A Geometric Proof of Brooks’s Trisection?

[UPDATE: we have a proof! I included it at the end of the blog post.]

Yesterday I was looking at a few methods of angle trisection.

For instance, I made this applet showing how to use the “cycloid of Ceva” to trisect an angle. (It is based on Archimedes’s neusis [marked straightedge] construction.)

I also found David Alan Brook’s College Mathematics Journal article “A new method of trisection.” He shows how you can use the squared-off end of a straightedge (or equivalently, a carpenter’s square) to trisect an angle. (This is a different carpenter’s square construction than the one I wrote about recently.)

To perform the trisection of $\angle ABC$ (see figure below), bisect the segment $BC$ at $D.$ Then draw the segment $DE$ perpendicular to $AB$ . Draw a circle with center $C$ and radius $CD.$ Next, arrange the carpenter’s square so that one edge goes through $B$ , one edge is tangent to the circle, and the vertex, $F$ , sits on $DE$ . Then $\angle ABF=\frac13\angle ABC$ .

brookstrisect

I made an applet to illustrate this trisection.

Brooks’s proof used trigonometry. My question is: Is there a geometric proof that $\angle ABF=\frac13\angle ABC?$ I spent a little while working on it yesterday and couldn’t find one. If you can, let me know!

════════

### BRIEF
Print the angle trisection post word for word from "Yesterday I was" to "wrote about recently.)".

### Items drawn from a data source

════════

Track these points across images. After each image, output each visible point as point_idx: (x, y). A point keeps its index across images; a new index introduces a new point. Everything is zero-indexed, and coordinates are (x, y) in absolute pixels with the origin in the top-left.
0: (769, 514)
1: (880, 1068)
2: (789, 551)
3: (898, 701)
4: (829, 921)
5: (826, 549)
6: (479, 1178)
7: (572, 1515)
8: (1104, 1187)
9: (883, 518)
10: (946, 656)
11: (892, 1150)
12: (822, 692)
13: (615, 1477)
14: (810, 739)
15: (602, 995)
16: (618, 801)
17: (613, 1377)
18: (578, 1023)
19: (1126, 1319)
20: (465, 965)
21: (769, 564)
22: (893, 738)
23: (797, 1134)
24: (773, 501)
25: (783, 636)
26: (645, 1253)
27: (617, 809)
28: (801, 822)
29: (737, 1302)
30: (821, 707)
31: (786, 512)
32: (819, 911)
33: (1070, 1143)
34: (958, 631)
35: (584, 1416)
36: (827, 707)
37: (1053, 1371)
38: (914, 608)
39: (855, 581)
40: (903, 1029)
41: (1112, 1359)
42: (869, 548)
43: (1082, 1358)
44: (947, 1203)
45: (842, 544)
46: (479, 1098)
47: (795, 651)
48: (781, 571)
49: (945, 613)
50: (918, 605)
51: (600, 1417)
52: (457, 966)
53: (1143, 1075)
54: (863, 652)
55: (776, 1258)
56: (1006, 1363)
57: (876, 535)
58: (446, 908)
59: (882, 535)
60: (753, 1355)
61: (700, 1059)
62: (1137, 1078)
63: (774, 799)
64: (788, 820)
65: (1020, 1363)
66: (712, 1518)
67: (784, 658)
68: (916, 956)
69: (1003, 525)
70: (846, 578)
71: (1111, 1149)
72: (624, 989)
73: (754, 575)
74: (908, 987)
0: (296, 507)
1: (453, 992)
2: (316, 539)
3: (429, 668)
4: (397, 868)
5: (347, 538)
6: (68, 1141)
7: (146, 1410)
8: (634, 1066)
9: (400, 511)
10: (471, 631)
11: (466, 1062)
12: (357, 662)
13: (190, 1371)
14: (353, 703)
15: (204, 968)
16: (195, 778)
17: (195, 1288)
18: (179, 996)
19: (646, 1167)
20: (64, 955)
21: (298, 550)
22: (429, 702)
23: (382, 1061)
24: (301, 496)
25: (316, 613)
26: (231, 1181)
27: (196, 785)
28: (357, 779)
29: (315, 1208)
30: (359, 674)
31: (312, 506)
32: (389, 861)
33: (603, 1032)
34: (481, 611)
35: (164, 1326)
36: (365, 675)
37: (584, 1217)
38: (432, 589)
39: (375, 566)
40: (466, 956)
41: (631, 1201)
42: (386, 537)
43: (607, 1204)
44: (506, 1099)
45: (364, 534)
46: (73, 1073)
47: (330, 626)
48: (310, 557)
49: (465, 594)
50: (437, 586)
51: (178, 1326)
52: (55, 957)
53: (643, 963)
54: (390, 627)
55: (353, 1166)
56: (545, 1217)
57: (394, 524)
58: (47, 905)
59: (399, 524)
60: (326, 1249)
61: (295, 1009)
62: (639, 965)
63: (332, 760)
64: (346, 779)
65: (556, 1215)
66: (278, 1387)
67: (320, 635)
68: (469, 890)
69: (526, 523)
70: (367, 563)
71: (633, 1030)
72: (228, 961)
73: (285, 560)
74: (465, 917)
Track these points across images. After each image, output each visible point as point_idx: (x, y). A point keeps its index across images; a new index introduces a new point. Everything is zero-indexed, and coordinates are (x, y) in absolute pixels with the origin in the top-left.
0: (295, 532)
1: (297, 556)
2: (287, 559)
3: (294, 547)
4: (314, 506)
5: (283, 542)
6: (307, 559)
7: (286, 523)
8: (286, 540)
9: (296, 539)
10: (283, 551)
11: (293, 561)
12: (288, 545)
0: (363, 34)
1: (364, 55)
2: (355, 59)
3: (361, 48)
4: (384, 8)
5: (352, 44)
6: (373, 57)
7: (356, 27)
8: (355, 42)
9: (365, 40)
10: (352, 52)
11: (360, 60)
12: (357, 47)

════════

### FINISHED TASK
Yesterday I was looking at a few methods of angle trisection.

For instance, I made this applet showing how to use the “cycloid of Ceva” to trisect an angle. (It is based on Archimedes’s neusis [marked straightedge] construction.)

I also found David Alan Brook’s College Mathematics Journal article “A new method of trisection.” He shows how you can use the squared-off end of a straightedge (or equivalently, a carpenter’s square) to trisect an angle. (This is a different carpenter’s square construction than the one I wrote about recently.)